Sejujurnya hasil 4-0 adalah hasil diluar ekspektasi saya, yang paling membuat saya kecewa adalah cara bermain Indonesia yang sangat-sangat buruk terlebih banyaknya operan bola yang salah yang justru menguntungkan lawan.
Operan bola Indonesia bisa dikatakan amburadul seperti bingung mau mengirim kemana, karena setiap operan selalu mudah di curi para pemain Thailand.
Baik Witan, Kambuaya dan terutama lini belakang Indonesia bermain seperti kehilangan profesionalisme dan terkesan panikan.
Padahal Indonesia sudah melewati tiga negara terkuat Asia Tenggara yang diantaranya, Singapura, Malaysia dan Vietnam tetapi saat berhadapan dengan Thailand mental dan skil para pemain Indonesia seperti hilang begitu saja.
Faktor penyebab kekalahan Indonesia adalah buruknya operan bola dan penjagaan lawan, persentase operan Indonesia asli anjlok meksipun di statstik mengatakan 72% aslinya adalah 27%.
Untuk membenahi kecanggungan ini mungkin sangat mustahil bagi pelatih Shin Tae yong, karena hanya menyisakan dua hari lagi ditambah skor telak 0-4 yang mungkin sulit untuk di kejar timnas Indonesia.
Bila berbicara optimis boleh-boleh saja, tapi jika kualitas bermain mirip tarkam tentunya sangat mustahil Indonesia dapat mengungguli tim Gajah Perang di leg kedua.
Disatu sisi Shin Tae yong terlalu berani mengambil resiko dengan mencadangkan Egy dan Ezra yang memiliki kemampuan dan ketenangan, mengingat absennya sang pangeran lapangan Pratama Arhan di final leg pertama akibat akumulasi kartu kuning sama dengan bek andalan Thailand bernomor punggung 3 "Bunmathan." Padahal Arhan adalah pemecah kebuntuan bagi Indonesia dan juga sebagai manuver dadakan yang kerap mengejutkan lawan.

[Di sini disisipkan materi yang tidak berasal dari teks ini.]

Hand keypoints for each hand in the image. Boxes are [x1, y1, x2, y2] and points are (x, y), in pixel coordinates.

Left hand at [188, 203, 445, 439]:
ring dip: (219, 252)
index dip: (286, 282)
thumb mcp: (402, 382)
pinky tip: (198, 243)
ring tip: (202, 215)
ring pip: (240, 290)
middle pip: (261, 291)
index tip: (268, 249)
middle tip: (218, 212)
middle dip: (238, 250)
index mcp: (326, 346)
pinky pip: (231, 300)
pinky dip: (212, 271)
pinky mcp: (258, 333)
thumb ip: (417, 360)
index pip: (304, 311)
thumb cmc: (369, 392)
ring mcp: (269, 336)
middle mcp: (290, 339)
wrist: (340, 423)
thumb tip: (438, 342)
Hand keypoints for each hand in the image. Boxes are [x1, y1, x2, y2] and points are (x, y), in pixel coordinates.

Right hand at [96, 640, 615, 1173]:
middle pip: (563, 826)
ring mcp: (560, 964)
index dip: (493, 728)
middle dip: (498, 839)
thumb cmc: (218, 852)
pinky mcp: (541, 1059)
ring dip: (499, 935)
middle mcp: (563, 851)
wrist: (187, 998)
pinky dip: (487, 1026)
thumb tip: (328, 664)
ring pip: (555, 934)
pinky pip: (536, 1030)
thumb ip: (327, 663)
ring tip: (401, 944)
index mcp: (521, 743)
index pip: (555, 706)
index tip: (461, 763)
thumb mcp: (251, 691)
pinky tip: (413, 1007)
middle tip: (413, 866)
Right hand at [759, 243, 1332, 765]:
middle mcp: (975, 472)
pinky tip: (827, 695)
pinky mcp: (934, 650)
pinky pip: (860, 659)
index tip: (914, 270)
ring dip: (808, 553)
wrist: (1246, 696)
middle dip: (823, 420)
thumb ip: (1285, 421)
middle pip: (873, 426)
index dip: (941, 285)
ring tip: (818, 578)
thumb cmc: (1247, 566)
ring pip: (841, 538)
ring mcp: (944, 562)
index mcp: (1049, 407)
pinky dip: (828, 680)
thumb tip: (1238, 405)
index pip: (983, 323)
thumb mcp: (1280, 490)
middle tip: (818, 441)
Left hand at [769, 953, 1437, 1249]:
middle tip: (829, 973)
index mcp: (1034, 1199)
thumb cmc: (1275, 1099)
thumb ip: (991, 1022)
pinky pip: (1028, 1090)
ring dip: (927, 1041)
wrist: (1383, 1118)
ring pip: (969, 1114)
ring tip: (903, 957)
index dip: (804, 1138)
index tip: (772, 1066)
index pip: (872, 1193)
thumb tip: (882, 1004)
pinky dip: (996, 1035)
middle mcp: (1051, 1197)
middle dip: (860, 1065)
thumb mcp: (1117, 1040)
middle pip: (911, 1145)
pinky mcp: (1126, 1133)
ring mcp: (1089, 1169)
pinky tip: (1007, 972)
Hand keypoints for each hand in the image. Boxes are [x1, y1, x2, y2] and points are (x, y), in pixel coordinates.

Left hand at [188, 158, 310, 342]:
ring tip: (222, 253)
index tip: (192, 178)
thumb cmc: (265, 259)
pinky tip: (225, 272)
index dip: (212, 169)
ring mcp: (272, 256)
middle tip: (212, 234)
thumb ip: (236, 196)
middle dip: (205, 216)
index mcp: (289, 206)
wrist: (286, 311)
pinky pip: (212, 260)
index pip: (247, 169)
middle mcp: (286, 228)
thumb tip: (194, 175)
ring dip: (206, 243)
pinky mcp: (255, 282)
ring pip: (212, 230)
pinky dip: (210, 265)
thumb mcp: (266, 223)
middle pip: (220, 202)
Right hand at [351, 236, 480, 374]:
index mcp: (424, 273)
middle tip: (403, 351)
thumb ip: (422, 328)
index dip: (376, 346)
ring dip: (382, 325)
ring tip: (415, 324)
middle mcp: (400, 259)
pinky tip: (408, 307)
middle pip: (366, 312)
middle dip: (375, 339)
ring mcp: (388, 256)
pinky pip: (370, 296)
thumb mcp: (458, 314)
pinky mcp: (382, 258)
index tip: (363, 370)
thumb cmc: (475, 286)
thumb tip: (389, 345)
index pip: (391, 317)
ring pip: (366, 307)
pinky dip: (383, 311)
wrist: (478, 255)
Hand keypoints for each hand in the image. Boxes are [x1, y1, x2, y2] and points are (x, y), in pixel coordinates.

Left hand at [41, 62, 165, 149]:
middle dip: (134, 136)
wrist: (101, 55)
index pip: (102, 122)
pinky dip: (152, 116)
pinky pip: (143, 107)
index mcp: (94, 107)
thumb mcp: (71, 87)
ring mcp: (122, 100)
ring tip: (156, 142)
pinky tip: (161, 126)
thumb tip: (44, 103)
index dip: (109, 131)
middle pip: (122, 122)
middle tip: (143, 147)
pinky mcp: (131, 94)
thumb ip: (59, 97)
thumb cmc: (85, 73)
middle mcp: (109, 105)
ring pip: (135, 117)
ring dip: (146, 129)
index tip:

Formasi 4-2-3-1 sebenarnya bukan tipikal Indonesia untuk menghadapi tim raksasa Asia Tenggara seperti Thailand, saya sendiri juga kebingungan dengan formasi Shin Tae yong ini yang hanya memasang empat bek utama.
Seperti yang diketahui Indonesia lebih solid dan produktif menggunakan formasi 5-4-1, yaitu dengan mengandalkan gelandang bek kiri yaitu Arhan dan gelandang sayap kiri Irfan Jaya dan sayap kanan Witan Sulaeman.
Jujur, lini belakang Indonesia juga amburadul sejak Arhan tidak ada, alasannya adalah karena yang mampu mengimbangi permainan Supachok Sarachat dan Chanathip Songkrasin adalah Arhan yang memiliki kecepatan dan abilitas yang tinggi.
Ditambah lagi peran gelandang bek diambil alih oleh Asnawi yang membuat rongga empuk bagi pemain Thailand, dan ini terbukti dimana Sarachat dan Phala berhasil menerobos sisi kanan Indonesia setelah Asnawi melakukan manuver.
Gol-gol para pemain Thailand pun selalu tercipta saat serangan balik, dan yang paling miris adalah dua hingga tiga pemain kita tidak bisa menghentikan aksi dari Sarachat yang memiliki dribble ala Ronaldinho.
Ini merupakan kesalahan fatal bagi Shin Tae yong yang terlalu berani mengambil keputusan dengan memainkan pemain yang belum banyak tampil di setiap laga Indonesia di piala AFF.
Shin Tae yong memang memiliki gaya bermain rotasi pemain, akan tetapi perlu digarisbawahi jika lawan Indonesia di Final ini bukanlah Laos tetapi negara terkuat di Asia Tenggara.
Semestinya Shin Tae yong harus belajar dari laga melawan Singapura, Indonesia saja masih kesalahan melawan delapan pemain Singapura yang notabenenya masih jauh di level Thailand.
Namun, Shin Tae yong terlalu percaya diri setelah melihat Thailand bermain bertahan saat berhadapan dengan Vietnam.
Meskipun kita bisa meredam Vietnam 0-0 buka. Berarti level kita sama dengan Thailand yang juga menahan Vietnam dengan skor 0-0 saat babak semifinal leg kedua mereka.
Untuk saat ini kita sebagai penggemar Indonesia hanya bisa berharap ada keajaiban bagi Indonesia dan tetap memberikan motivasi dan dukungan bagi timnas Indonesia.
Mungkin kesempatan kita ada di piala AFF tahun 2022 mendatang, semoga timnas kita tidak selalu menjadi spesialis juara kedua di AFF musim ini.